Fox News criticized Secretary of State John Kerry for inconsistency in his decision to reinstate four State Department officials who were suspended in the wake of the September 2012 attacks on a U.S. diplomatic compound in Benghazi, Libya, but ignored findings from the State Department's Accountability Review Board that supported Kerry's determination that no employees' actions were grounds for termination.
On August 19, The Daily Beast reported that Kerry decided to reinstate the four State Department employees who had been put on administrative leave in the aftermath of the Benghazi attacks. The decision came after a review by Kerry and some of his top aides confirmed the State Department's Accountability Review Board's (ARB) finding that “no employee breached their duty or should be fired.” Though the suspended officials would not face formal punishment, the review did not find them “blameless,” and in accordance with ARB recommendations, all four will be reassigned.
On the August 20 edition of Fox & Friends, co-host Brian Kilmeade cited the initial ARB report before suggesting that the move to reinstate the suspended employees ignores its results [emphasis added]:
ANNA KOOIMAN [co-host]: Again, mid-level, not the top. We haven't seen any arrests from any of this. And these people, yes, they're back on the job, which is good for them, they feel, I imagine. But they have been publicly humiliated and been targeted and identified as being responsible in some ways over the last eight months. And is this fair to them?
KILMEADE: Well Tom Pickering and Admiral Mullen evidently put together a report the administration accepted and embraced, and they concluded that these mid-level guys didn't tell the people above them. All right. So they were relieved temporarily. Told to hand in their badges. Then they got word yesterday, come to work on Tuesday. So who is right? Was it a bad report, bad conclusions put together by Mullen and Pickering, or are they being ignored now by the the Secretary of State, Kerry, which means that he has a better inquiry, better than the one that was commissioned by the administration?

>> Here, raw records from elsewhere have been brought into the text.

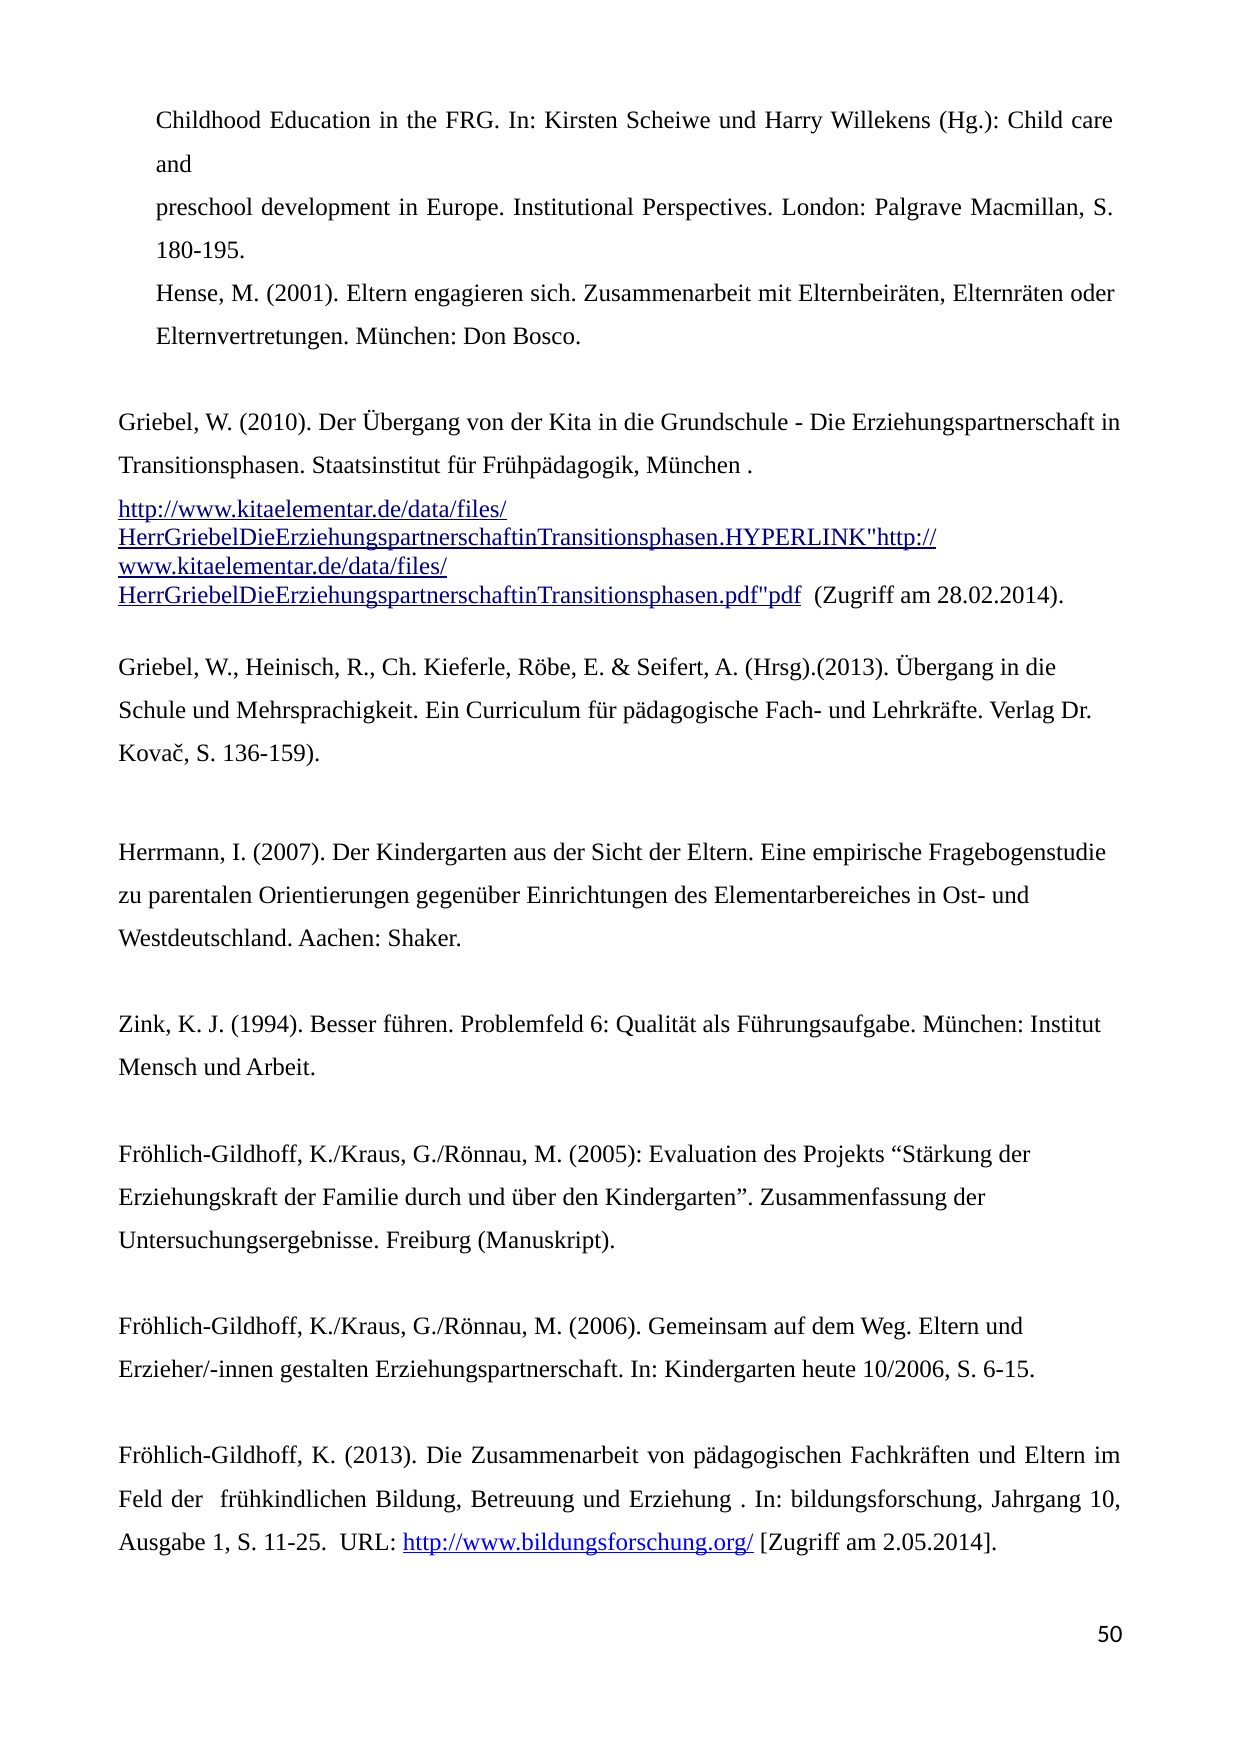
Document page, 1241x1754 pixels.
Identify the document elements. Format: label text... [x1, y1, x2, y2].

text Fröhlich-Gildhoff, K./Kraus, G./Rönnau, M. (2005): Evaluation des Projekts “Stärkung der Erziehungskraft der Familie durch und über den Kindergarten”. Zusammenfassung der Untersuchungsergebnisse. Freiburg (Manuskript). [118, 1139, 1122, 1254]
text http://www.kitaelementar.de/data/files/HerrGriebelDieErziehungspartnerschaftinTransitionsphasen.HYPERLINK"http://www.kitaelementar.de/data/files/HerrGriebelDieErziehungspartnerschaftinTransitionsphasen.pdf"pdf (Zugriff am 28.02.2014). [118, 494, 1122, 609]
text Zink, K. J. (1994). Besser führen. Problemfeld 6: Qualität als Führungsaufgabe. München: Institut Mensch und Arbeit. [118, 1009, 1122, 1081]
text Herrmann, I. (2007). Der Kindergarten aus der Sicht der Eltern. Eine empirische Fragebogenstudie zu parentalen Orientierungen gegenüber Einrichtungen des Elementarbereiches in Ost- und Westdeutschland. Aachen: Shaker. [118, 837, 1122, 952]
text preschool development in Europe. Institutional Perspectives. London: Palgrave Macmillan, S. 180-195. [81, 192, 1122, 264]
text Griebel, W. (2010). Der Übergang von der Kita in die Grundschule - Die Erziehungspartnerschaft in Transitionsphasen. Staatsinstitut für Frühpädagogik, München . [118, 407, 1122, 479]
text Griebel, W., Heinisch, R., Ch. Kieferle, Röbe, E. & Seifert, A. (Hrsg).(2013). Übergang in die Schule und Mehrsprachigkeit. Ein Curriculum für pädagogische Fach- und Lehrkräfte. Verlag Dr. Kovač, S. 136-159). [118, 652, 1122, 767]
text Fröhlich-Gildhoff, K./Kraus, G./Rönnau, M. (2006). Gemeinsam auf dem Weg. Eltern und Erzieher/-innen gestalten Erziehungspartnerschaft. In: Kindergarten heute 10/2006, S. 6-15. [118, 1311, 1122, 1383]
text Childhood Education in the FRG. In: Kirsten Scheiwe und Harry Willekens (Hg.): Child care and [81, 106, 1122, 177]
text Fröhlich-Gildhoff, K. (2013). Die Zusammenarbeit von pädagogischen Fachkräften und Eltern im Feld der frühkindlichen Bildung, Betreuung und Erziehung . In: bildungsforschung, Jahrgang 10, Ausgabe 1, S. 11-25. URL: http://www.bildungsforschung.org/ [Zugriff am 2.05.2014]. [118, 1441, 1122, 1556]
text Hense, M. (2001). Eltern engagieren sich. Zusammenarbeit mit Elternbeiräten, Elternräten oder Elternvertretungen. München: Don Bosco. [81, 278, 1122, 350]
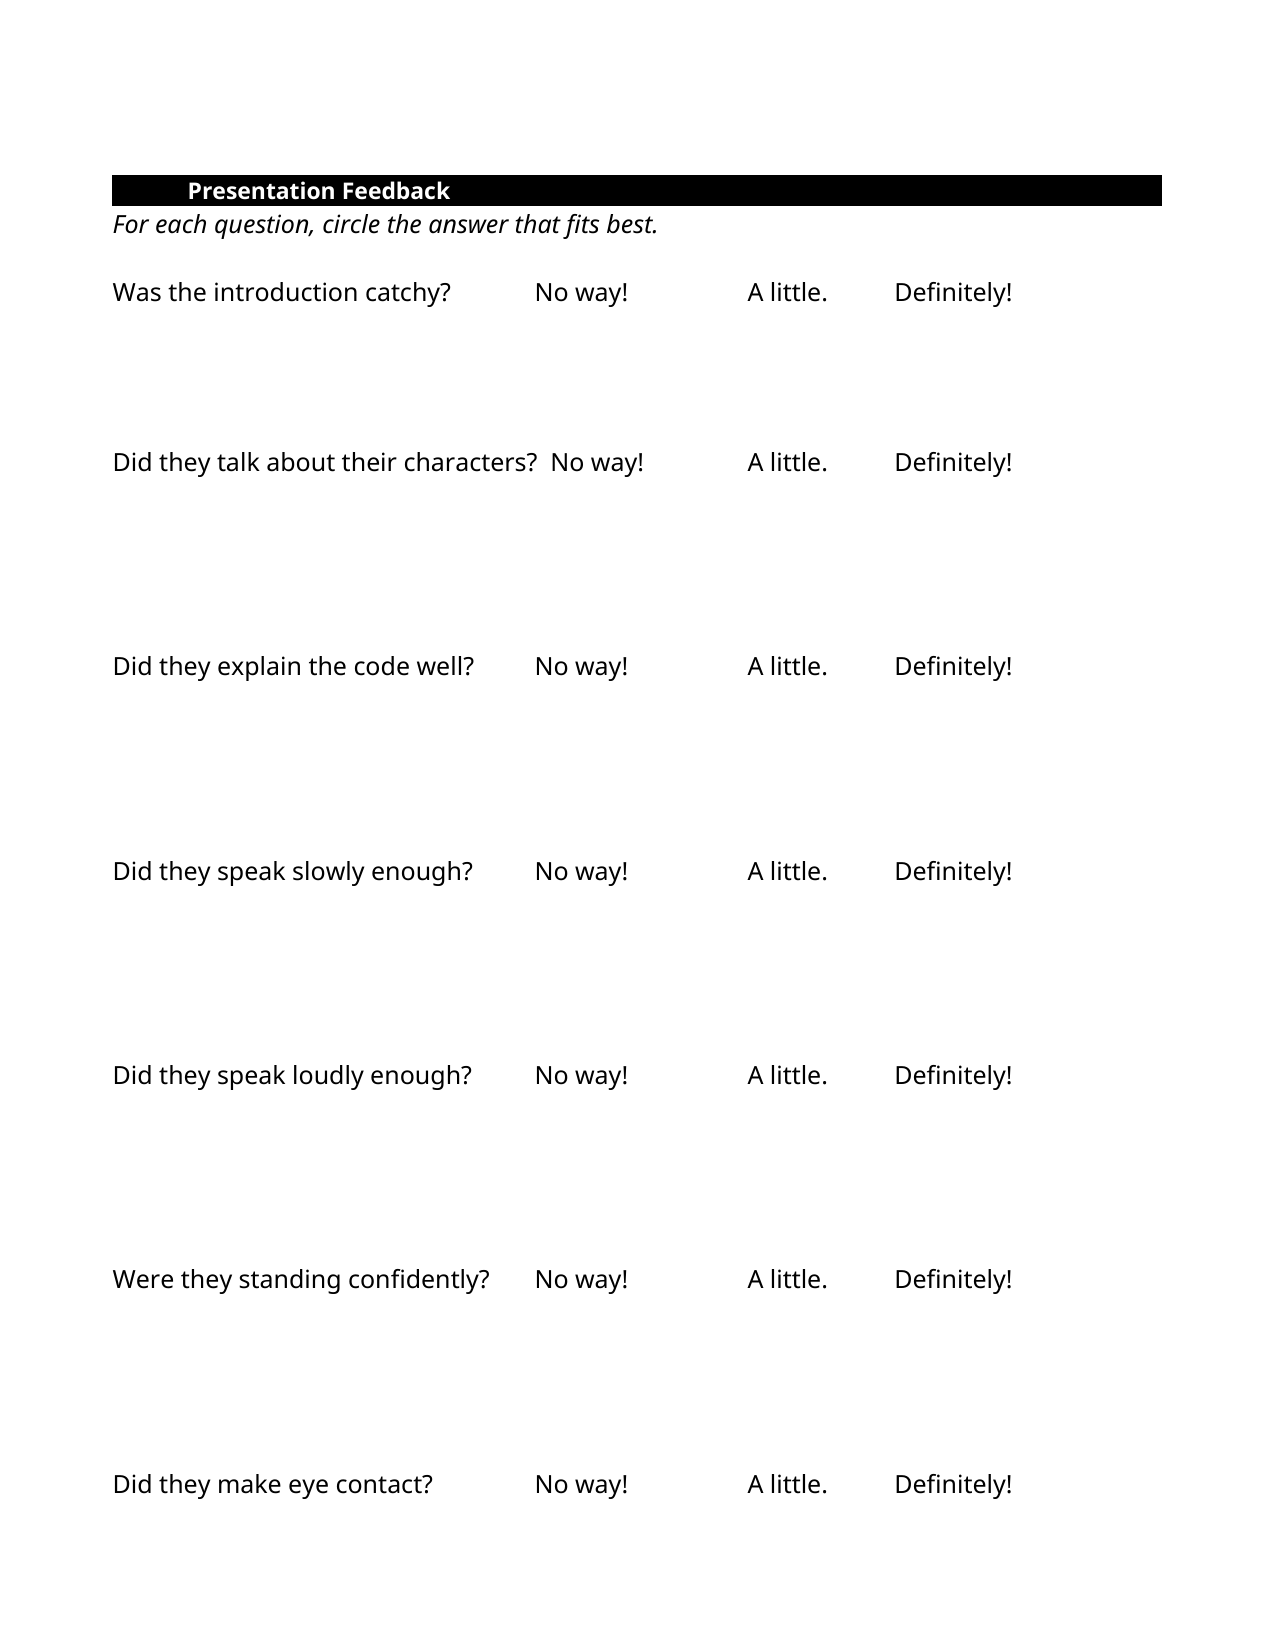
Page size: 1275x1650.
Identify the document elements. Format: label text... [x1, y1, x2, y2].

text Did they speak slowly enough? No way! A little. Definitely! [112, 853, 1162, 887]
subtitle Presentation Feedback [112, 175, 1162, 206]
text For each question, circle the answer that fits best. [112, 206, 1162, 240]
text Did they make eye contact? No way! A little. Definitely! [112, 1467, 1162, 1501]
text Were they standing confidently? No way! A little. Definitely! [112, 1262, 1162, 1296]
text Was the introduction catchy? No way! A little. Definitely! [112, 274, 1162, 308]
text Did they speak loudly enough? No way! A little. Definitely! [112, 1058, 1162, 1092]
text Did they explain the code well? No way! A little. Definitely! [112, 649, 1162, 683]
text Did they talk about their characters? No way! A little. Definitely! [112, 445, 1162, 479]
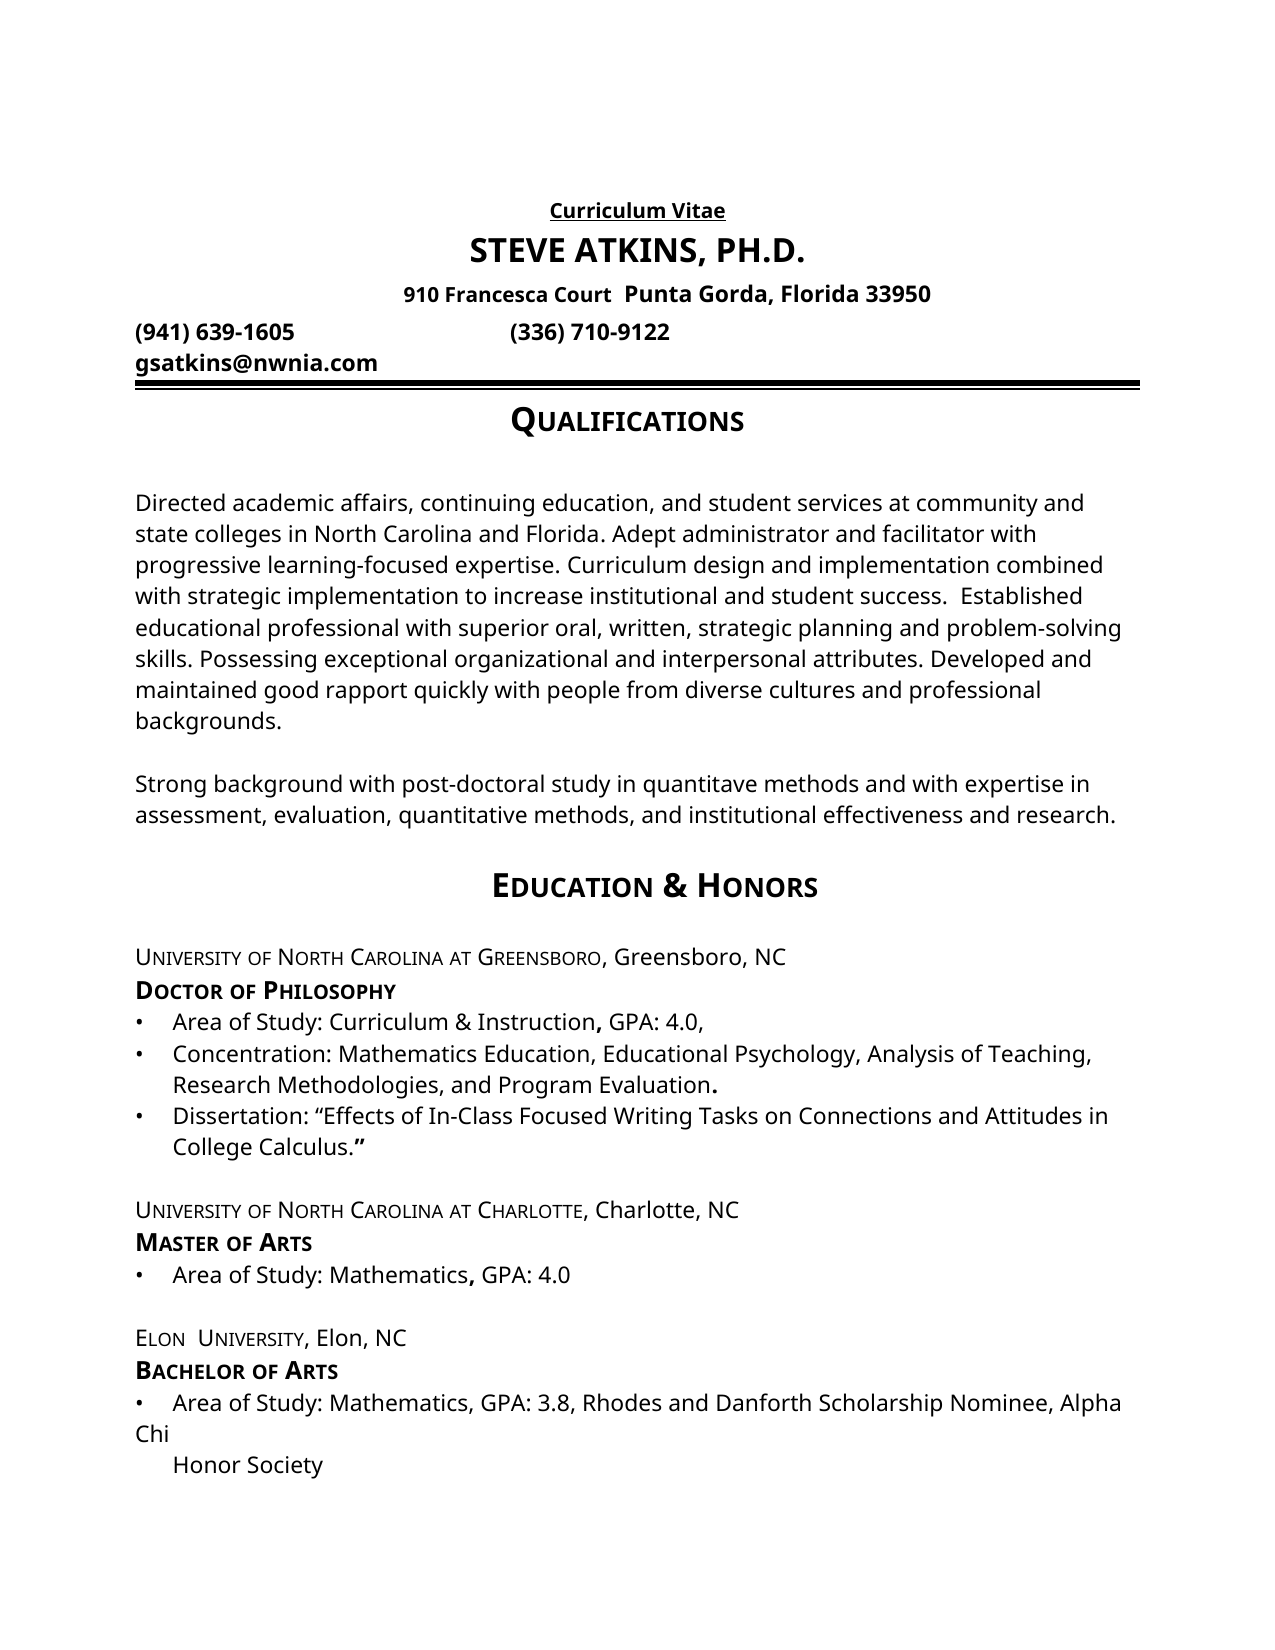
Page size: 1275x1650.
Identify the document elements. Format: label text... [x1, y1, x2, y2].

If Kilmeade had taken the time to review the ARB report, he would have known that it “did not find reasonable cause to determine that any individual U.S. government employee breached his or her duty.” In fact, Kerry's review "reaffirmed" the ARB's findings and largely supported the Department's eventual decision to assign some blame but not proceed with formal disciplinary action. From the ARB:
The Board found that certain senior State Department officials within two bureaus demonstrated a lack of proactive leadership and management ability in their responses to security concerns posed by Special Mission Benghazi, given the deteriorating threat environment and the lack of reliable host government protection. However, the Board did not find reasonable cause to determine that any individual U.S. government employee breached his or her duty.